== Exercise requirements ==
Don't include any picture when you restate the data word for word.

== Exercise data ==
_ _ _ _ _ _ _

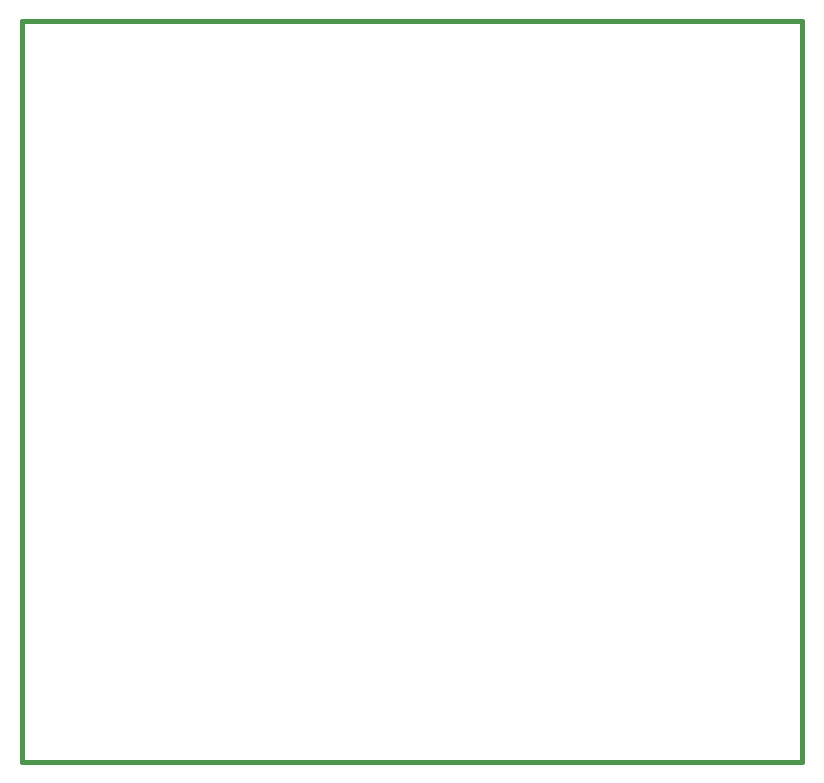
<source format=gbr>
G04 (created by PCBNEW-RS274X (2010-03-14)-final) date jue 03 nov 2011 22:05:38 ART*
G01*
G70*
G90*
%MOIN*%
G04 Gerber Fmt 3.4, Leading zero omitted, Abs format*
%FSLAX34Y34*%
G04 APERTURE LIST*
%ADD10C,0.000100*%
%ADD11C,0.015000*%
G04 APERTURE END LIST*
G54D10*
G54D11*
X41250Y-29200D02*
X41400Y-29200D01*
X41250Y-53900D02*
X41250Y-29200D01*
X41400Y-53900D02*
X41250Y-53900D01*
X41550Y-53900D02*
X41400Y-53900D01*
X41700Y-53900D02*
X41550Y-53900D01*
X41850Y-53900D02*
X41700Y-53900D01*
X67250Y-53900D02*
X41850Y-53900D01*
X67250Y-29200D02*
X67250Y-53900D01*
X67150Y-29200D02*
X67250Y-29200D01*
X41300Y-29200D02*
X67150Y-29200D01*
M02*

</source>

_ _ _ _ _ _ _

== Worked solution ==
<source format=gbr>
G04 (created by PCBNEW-RS274X (2010-03-14)-final) date jue 03 nov 2011 22:05:38 ART*
G01*
G70*
G90*
%MOIN*%
G04 Gerber Fmt 3.4, Leading zero omitted, Abs format*
%FSLAX34Y34*%
G04 APERTURE LIST*
%ADD10C,0.000100*%
%ADD11C,0.015000*%
G04 APERTURE END LIST*
G54D10*
G54D11*
X41250Y-29200D02*
X41400Y-29200D01*
X41250Y-53900D02*
X41250Y-29200D01*
X41400Y-53900D02*
X41250Y-53900D01*
X41550Y-53900D02*
X41400Y-53900D01*
X41700Y-53900D02*
X41550Y-53900D01*
X41850Y-53900D02*
X41700Y-53900D01*
X67250Y-53900D02*
X41850Y-53900D01*
X67250Y-29200D02*
X67250Y-53900D01*
X67150Y-29200D02*
X67250Y-29200D01*
X41300Y-29200D02*
X67150Y-29200D01*
M02*

</source>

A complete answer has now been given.